- Born: 28 January 1940 (age 86) London, UK
- Occupation: Television director and producer
- Years active: 1960s－
- Children: 4

= Peter Cregeen =

British television director, producer and executive

Peter Cregeen (born 28 January 1940 in London, England) is a British television director, producer and executive. He was the original director of ITV's successful police drama The Bill, and made a substantial contribution to the series thereafter. He also served as Head of Series for BBC television drama between 1989 and 1993, which included cancelling Doctor Who after its 26th season and several years of poor viewing figures.

==Career==
Cregeen began directing for television in the 1960s and producing in the 1970s. During the 1960s, 70s, and 80s he worked on numerous popular television series, including: The Troubleshooters (1965); King of the River (1966); Out of the Unknown (1969; 1971); The Onedin Line (1971; 1976); The Sandbaggers (1978); Colditz (1972; 1974) and Wings (1977–1978).

Cregeen has worked on various police dramas, including: The Gentle Touch (1980); The Expert (1969); Softly Softly (1969–1972); Z-Cars (1965); Juliet Bravo (1983), and the pilot to ITV's successful long-running drama, The Bill, which was originally named Woodentop (1983). As original director, Cregeen was responsible for The Bills "distinctive and atmospheric feel", which he created by adopting a "fly-on-the-wall documentary style" with a single handheld camera. The response to Woodentop was so positive that within a month Thames Television had commissioned a 12 part series, which was renamed The Bill. Cregeen remained with The Bill, directing and producing between 1984 and 1987, and rose to executive producer between 1988 and 1989. Cregeen worked on The Bill during "its most popular period" when it switched in 1988 from a series to a year-round, twice-weekly half-hour format. He left the series and ITV in 1989 to become Head of Series at the BBC, later poaching fellow producer of The Bill Michael Ferguson to become executive producer of the BBC's flagship soap opera, EastEnders.

As Head of Series at the BBC, Cregeen was responsible for the Corporation's one-off and returning drama series. During his tenure, Cregeen made the controversial decision to cancel the long-running science fiction programme Doctor Who following the end of its 26th season in 1989. At the time, Cregeen told fans to expect a longer than usual wait for series 27, though he promised it would return. However Doctor Who did not return as an ongoing series on the BBC until 2005, without Cregeen's involvement, 16 years later. In 2007, Cregeen and various other BBC staff gave the reasons for the cancellation of Doctor Who on a documentary entitled "End Game", which is featured on 26th series DVD Survival. Reasons given included a general feeling at the BBC that the series needed a "rest", plummeting ratings—partly a result of being broadcast in direct competition to ITV's highest rated programme, Coronation Street—and a general disdain for science fiction among BBC staff at the time.

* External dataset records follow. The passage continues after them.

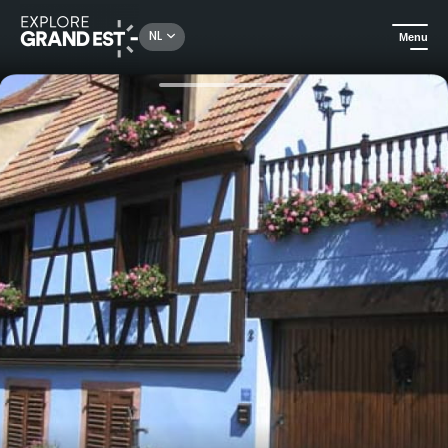
Rechercher un lieu, une activité...
NL
Menu
Kijk je ogen uit in de Grand Est
Huuraccommodatie
Gîte Maeva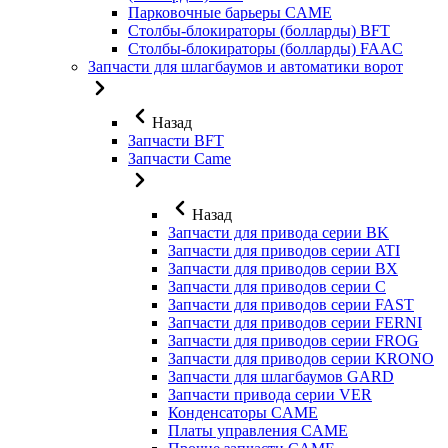
Парковочные барьеры CAME
Столбы-блокираторы (болларды) BFT
Столбы-блокираторы (болларды) FAAC
Запчасти для шлагбаумов и автоматики ворот
Назад
Запчасти BFT
Запчасти Came
Назад
Запчасти для привода серии BK
Запчасти для приводов серии ATI
Запчасти для приводов серии BX
Запчасти для приводов серии C
Запчасти для приводов серии FAST
Запчасти для приводов серии FERNI
Запчасти для приводов серии FROG
Запчасти для приводов серии KRONO
Запчасти для шлагбаумов GARD
Запчасти привода серии VER
Конденсаторы CAME
Платы управления CAME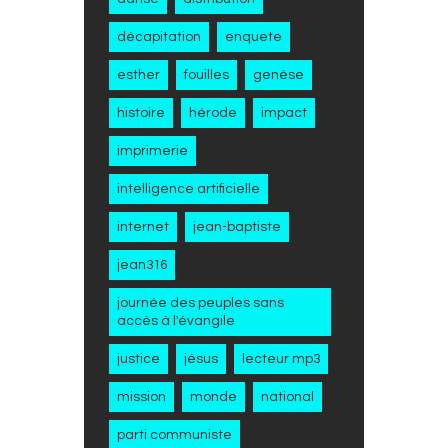
décapitation
enquete
esther
fouilles
genèse
histoire
hérode
impact
imprimerie
intelligence artificielle
internet
jean-baptiste
jean316
journée des peuples sans
accès à l'évangile
justice
jésus
lecteur mp3
mission
monde
national
parti communiste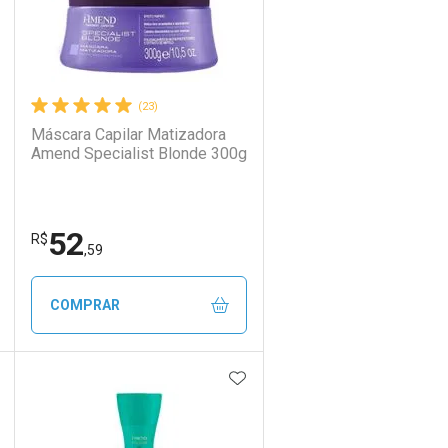
(23)
Máscara Capilar Matizadora
Amend Specialist Blonde 300g
52
R$
,59
COMPRAR
DICIONAR AOS FAVORITOS
ADICIONAR AOS FAVORIT
ECHAR
ECHAR
FECHAR
FECHAR
Laboratório
Por Menos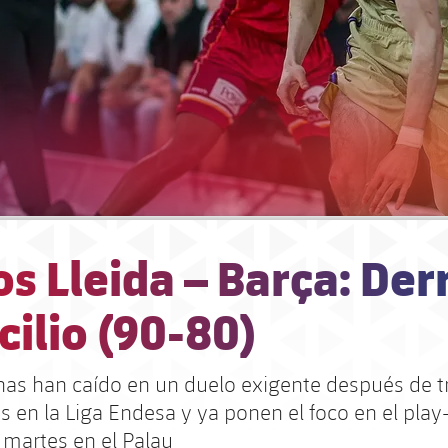
s Lleida – Barça: Der
ilio (90-80)
nas han caído en un duelo exigente después de tr
s en la Liga Endesa y ya ponen el foco en el play
 martes en el Palau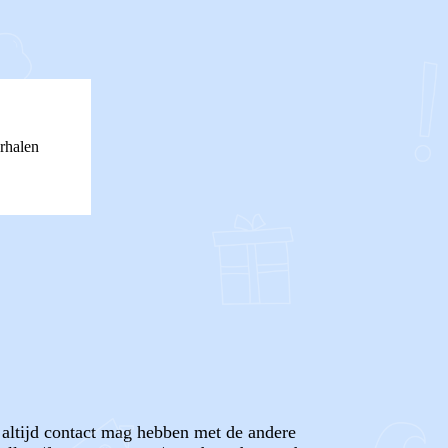
rhalen
t altijd contact mag hebben met de andere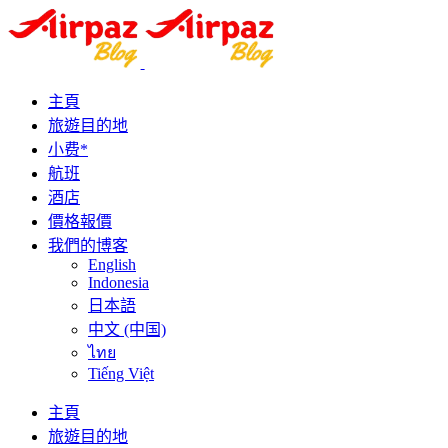
主頁
旅遊目的地
小费*
航班
酒店
價格報價
我們的博客
English
Indonesia
日本語
中文 (中国)
ไทย
Tiếng Việt
主頁
旅遊目的地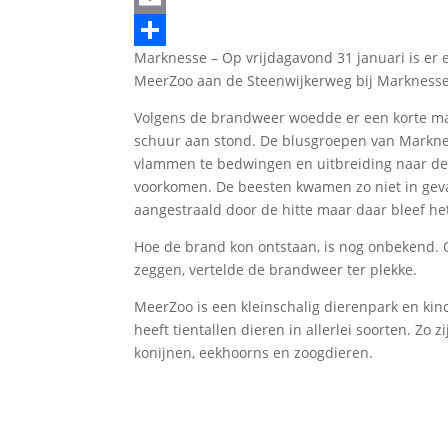
Email
Marknesse – Op vrijdagavond 31 januari is er 
Delen
MeerZoo aan de Steenwijkerweg bij Marknesse
Volgens de brandweer woedde er een korte maa
schuur aan stond. De blusgroepen van Marknes
vlammen te bedwingen en uitbreiding naar de 
voorkomen. De beesten kwamen zo niet in gev
aangestraald door de hitte maar daar bleef he
Hoe de brand kon ontstaan, is nog onbekend. 
zeggen, vertelde de brandweer ter plekke.
MeerZoo is een kleinschalig dierenpark en kin
heeft tientallen dieren in allerlei soorten. Zo 
konijnen, eekhoorns en zoogdieren.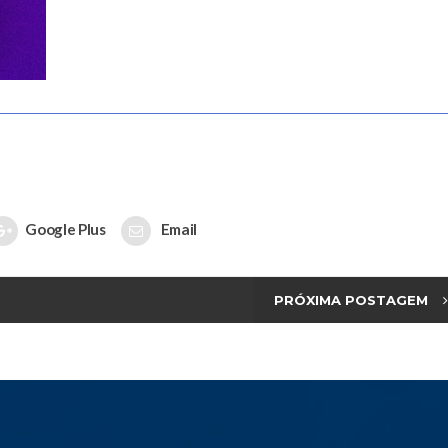
Google Plus
Email
PRÓXIMA POSTAGEM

In 2013, during an interview to mark the 50th anniversary of the series, Doctor Who executive producer Steven Moffat described the decision to abandon Doctor Who in 1989 as a decision of "outright stupidity and unforgivable blindness."

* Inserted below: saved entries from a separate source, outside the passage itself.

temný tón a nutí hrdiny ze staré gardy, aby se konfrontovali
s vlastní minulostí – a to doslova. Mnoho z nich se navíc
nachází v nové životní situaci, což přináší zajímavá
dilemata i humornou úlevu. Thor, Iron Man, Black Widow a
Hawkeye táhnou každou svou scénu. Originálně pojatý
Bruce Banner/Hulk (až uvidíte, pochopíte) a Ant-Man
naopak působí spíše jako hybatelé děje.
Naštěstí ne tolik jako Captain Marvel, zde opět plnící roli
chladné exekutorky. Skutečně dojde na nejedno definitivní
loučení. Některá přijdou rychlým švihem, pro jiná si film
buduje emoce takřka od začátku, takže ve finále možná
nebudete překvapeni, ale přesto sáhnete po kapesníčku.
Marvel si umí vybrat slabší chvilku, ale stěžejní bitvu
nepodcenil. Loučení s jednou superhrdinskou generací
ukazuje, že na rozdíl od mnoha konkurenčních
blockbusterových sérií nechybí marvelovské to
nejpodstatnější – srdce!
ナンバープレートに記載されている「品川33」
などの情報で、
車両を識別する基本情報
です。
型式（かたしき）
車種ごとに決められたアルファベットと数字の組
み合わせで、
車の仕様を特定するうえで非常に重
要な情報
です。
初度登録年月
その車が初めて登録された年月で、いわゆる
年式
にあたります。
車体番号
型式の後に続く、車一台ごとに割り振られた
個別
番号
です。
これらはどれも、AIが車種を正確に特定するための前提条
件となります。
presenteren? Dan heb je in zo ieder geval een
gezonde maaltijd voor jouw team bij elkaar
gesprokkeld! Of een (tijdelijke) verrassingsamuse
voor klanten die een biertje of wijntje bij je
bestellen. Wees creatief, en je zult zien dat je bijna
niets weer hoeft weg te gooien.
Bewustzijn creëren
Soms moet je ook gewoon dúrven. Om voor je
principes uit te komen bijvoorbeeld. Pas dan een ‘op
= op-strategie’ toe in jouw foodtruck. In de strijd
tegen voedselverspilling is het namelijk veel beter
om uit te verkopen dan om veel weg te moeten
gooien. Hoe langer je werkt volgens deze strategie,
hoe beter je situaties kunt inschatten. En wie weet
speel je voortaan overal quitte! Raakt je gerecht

Cregeen continued to produce various programmes for the BBC, having previously been the executive producer for BBC TV's Not a Penny More, Not a Penny Less in 1990—a two-part miniseries based on Jeffrey Archer's best-selling book—and he also produced for A Question of Guilt in 1993. In 1993 a Doctor Who feature length film to mark the series' 30th anniversary was planned, with Cregeen taking on the role as producer; however production of the film, The Dark Dimension, was terminated by the BBC for "financial and logistical reasons."

Cregeen remained "Head of Series" at the BBC until May 1993, when he was replaced by Michael Wearing. He has worked on numerous projects for ITV and the BBC since, and was responsible for commissioning Carlton Television's successful drama Peak Practice in 1993. Cregeen has also been involved in theatre, working alongside multimillionairess, Janet Holmes à Court, to encourage TV writers to contribute to her stage productions.

He resumed producing and directing of The Bill throughout the 1990s and early 2000s, and produced The Choir, a five-part adaptation of the novel by Joanna Trollope, for the BBC (1994–1995). From 1999 to 2000 he produced for ITV's Midsomer Murders, and in 2001 he was appointed series executive producer of ITV's new soap opera Night and Day, which revolved around the lives of six very different families. He commented "We're making a soap that's modern, romantic and aspirational – a programme from a different perspective and in some ways a more realistic perspective. It's modern, sexy and fun with a very dark undercurrent." The soap was relatively unsuccessful, and was axed in 2003. Cregeen's latest directorial TV credit was for a 2003 episode of the popular BBC medical drama Casualty.